S. AFRICANS SHAME: TURNING ON THOSE WHO STOOD WITH YOU

African Perspective Mboneko Munyaga

The underworld of conspiracies is perhaps the most ‘comfortable’ zone of existence on earth. It is hard to believe that things just happen without a reason. Imagine a person travels by train across the United States and checks into a hotel with a cache of firearms where the President of the United States, would be attending a grand function the next day. Completely no suspicion!

That is not a security oversight, it is a serious security failure. For like it or not, the United States President is the world’s most powerful man, and arguably the most highly protected. Videos on social media showing security agents springing into action after gunshots were fired at the Washington Hilton Hotel and President Trump and his wife, Melania, evacuated to safety are plausible.

But sadly, they do little to dampen the sense of the security failure surrounding the entire fiasco, especially for a man with a history of several attempted assassinations. Anyway, that is America, the land of mega games of political power play for which it is safer to stay away.
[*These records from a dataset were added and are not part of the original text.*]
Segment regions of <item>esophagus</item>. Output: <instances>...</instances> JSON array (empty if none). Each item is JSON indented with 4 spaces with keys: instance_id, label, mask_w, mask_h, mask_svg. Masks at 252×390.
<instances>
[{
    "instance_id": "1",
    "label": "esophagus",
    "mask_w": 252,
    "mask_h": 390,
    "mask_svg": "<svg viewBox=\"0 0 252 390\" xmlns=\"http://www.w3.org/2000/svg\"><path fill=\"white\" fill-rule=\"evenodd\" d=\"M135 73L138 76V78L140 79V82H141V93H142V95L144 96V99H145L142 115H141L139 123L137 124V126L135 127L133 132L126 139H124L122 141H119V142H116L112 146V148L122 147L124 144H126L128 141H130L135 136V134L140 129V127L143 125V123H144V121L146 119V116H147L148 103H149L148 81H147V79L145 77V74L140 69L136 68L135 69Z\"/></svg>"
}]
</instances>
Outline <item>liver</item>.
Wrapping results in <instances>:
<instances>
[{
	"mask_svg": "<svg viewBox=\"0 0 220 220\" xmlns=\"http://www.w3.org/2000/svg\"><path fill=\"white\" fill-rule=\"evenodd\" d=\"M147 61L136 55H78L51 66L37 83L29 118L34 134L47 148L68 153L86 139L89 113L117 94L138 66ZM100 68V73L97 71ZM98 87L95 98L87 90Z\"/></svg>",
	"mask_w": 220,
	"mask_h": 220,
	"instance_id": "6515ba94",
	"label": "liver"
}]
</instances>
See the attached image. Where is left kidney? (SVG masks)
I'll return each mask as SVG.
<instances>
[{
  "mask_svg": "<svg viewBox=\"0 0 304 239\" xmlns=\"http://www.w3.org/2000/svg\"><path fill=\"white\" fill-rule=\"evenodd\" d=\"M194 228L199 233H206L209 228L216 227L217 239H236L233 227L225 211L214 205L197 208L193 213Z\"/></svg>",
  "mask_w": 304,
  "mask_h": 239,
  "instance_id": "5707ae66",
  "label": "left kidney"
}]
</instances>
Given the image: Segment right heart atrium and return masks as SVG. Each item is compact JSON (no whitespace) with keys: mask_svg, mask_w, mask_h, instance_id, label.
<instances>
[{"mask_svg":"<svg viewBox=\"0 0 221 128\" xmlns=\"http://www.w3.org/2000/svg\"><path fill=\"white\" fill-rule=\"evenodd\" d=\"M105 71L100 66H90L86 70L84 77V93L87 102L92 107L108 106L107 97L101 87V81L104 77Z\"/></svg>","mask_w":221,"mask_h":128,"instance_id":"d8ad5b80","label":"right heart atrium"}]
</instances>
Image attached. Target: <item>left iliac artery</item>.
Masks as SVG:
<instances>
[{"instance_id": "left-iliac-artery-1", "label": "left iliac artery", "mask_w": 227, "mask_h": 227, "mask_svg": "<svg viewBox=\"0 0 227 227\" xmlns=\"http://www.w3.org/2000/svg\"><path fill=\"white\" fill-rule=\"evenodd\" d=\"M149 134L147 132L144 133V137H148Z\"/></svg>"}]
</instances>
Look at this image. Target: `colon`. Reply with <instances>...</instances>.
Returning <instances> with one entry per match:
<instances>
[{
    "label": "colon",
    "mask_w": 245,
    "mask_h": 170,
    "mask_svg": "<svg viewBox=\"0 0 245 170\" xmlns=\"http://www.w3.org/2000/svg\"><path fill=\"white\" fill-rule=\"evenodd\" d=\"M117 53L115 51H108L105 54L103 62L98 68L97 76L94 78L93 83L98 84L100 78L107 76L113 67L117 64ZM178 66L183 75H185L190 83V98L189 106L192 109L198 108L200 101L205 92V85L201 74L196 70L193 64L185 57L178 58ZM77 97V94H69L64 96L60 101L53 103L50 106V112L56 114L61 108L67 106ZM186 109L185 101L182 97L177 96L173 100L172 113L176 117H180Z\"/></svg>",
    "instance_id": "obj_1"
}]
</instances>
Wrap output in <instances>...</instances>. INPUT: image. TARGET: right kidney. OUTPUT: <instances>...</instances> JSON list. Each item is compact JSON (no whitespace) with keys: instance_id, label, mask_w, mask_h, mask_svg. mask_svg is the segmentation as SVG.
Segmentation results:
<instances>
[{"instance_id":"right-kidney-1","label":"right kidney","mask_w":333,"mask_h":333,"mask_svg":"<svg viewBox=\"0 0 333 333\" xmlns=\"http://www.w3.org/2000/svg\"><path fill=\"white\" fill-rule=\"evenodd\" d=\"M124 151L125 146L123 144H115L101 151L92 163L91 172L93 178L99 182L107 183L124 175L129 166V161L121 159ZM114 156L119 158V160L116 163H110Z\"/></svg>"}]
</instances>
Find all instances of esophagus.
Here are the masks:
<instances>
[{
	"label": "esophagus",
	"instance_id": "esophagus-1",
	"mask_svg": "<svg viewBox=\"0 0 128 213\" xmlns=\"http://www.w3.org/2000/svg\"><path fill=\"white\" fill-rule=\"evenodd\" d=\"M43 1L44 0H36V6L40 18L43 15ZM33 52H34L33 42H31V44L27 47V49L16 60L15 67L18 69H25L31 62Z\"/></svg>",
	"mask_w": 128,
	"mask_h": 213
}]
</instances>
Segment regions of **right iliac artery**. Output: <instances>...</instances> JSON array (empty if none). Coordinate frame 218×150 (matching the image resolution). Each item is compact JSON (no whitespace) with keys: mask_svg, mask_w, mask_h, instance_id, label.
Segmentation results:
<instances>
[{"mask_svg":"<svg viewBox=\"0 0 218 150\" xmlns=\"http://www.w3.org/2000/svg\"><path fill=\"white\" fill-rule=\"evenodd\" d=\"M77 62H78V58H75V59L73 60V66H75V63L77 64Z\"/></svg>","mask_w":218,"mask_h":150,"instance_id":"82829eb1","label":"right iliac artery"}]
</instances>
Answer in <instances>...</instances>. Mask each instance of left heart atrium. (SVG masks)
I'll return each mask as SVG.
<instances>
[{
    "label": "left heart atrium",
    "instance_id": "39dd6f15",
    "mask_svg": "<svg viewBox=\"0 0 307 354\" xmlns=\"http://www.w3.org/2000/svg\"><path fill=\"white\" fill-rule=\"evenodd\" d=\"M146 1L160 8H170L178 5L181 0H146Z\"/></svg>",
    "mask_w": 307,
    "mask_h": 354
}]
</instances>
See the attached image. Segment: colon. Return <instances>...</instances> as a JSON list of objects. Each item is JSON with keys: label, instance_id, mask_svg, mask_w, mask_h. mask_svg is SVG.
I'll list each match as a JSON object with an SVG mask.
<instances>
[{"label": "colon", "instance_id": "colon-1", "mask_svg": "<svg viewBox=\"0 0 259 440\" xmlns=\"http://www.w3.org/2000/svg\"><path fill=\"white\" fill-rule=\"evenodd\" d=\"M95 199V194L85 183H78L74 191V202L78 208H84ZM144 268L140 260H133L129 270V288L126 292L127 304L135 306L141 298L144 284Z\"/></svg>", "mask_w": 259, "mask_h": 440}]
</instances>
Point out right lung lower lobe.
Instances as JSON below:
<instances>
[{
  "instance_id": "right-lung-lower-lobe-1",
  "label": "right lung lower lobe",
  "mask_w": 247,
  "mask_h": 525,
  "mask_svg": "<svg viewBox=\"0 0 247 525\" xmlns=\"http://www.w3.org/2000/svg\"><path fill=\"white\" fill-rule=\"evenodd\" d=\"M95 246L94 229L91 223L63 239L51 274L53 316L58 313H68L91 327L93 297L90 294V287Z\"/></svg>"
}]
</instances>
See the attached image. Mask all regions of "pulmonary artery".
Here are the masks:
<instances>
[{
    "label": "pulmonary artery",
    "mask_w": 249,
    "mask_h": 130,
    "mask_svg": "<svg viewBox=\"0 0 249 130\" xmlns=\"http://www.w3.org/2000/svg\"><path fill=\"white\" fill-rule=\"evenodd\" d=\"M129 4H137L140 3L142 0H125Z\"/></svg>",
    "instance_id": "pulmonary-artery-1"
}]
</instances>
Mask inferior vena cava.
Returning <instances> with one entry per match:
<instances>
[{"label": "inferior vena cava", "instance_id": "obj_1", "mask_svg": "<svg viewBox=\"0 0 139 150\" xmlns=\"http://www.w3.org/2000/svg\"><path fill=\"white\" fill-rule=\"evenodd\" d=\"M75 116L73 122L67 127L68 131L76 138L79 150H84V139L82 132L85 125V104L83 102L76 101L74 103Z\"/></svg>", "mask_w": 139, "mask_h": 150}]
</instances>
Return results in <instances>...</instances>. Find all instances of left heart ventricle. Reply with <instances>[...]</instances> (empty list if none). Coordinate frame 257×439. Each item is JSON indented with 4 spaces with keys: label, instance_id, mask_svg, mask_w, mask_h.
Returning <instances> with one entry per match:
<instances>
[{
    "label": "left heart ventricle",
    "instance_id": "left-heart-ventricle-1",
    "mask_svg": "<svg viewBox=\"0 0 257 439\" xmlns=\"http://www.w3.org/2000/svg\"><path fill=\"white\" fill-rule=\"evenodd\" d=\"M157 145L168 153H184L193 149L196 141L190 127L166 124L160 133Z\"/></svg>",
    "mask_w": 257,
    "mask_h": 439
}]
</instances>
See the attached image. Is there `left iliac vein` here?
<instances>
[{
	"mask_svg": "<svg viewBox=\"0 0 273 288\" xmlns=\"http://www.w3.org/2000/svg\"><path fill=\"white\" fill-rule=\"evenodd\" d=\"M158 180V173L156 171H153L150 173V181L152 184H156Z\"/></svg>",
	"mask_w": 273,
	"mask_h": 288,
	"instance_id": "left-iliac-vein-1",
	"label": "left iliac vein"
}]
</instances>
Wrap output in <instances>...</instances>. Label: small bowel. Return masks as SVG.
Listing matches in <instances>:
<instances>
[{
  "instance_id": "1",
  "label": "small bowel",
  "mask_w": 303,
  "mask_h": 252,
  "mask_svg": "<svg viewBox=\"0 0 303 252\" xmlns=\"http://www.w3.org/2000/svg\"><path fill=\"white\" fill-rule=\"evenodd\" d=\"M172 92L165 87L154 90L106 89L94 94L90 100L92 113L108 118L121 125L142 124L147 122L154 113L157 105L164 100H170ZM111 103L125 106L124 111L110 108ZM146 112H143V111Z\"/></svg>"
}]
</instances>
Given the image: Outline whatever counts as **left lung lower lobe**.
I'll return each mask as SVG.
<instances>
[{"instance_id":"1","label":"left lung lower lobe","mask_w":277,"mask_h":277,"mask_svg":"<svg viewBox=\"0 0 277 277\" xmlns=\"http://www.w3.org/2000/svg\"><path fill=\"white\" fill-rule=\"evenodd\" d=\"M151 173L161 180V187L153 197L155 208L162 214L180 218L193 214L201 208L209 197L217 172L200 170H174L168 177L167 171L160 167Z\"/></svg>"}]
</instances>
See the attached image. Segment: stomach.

The current wave of xenophobia in South Africa where blacks target fellow black Africans from other parts of the continent, allegedly for taking over jobs and businesses that belong to them, is one of those things that are hard to understand. It becomes even more so when a person clearly emerges as the champion of mobilising fellow citizens to attack, maim and kill “foreigners” for taking over opportunities that belong to “us.” She walks freely and takes pride in her work.

It defeats the imagination as to how fast black South Africans have forgotten their immediate past. South Africa is free today because the rest of Africa paid a very heavy price to liberate their country. In Tanzania, for example, we lost a most beloved prime minister, the late Edward Moringe Sokoine, because of a reckless ANC freedom fighter.

Young Dumisani Dube, a freedom fighter belonging to the ANC, driving carelessly from their bush training camp at Dakawa, Morogoro, rammed into Sokoine’s car in a highway motorcade on that fateful April 12,1984 day, killing our beloved prime minister instantly. Tanzanians never demanded all camps belonging to South African freedom fighters in their country be closed as a result.

But I think, South Africans should do us one last favour now. They should come and dig up the graves of their fallen fighters buried in our country to go and bury their remains in their “homeland paradise.” All Africa should now respond to South Africa’s xenophobia with the same united spirit that the continent demonstrated and marshalled in the fight against apartheid.

Failure to do so would be clear demonstration of double standards. Discrimination against blacks by White South Africans was bad but discrimination by black South Africans against fellow Africans is a cherished right. I refuse to ride that bandwagon.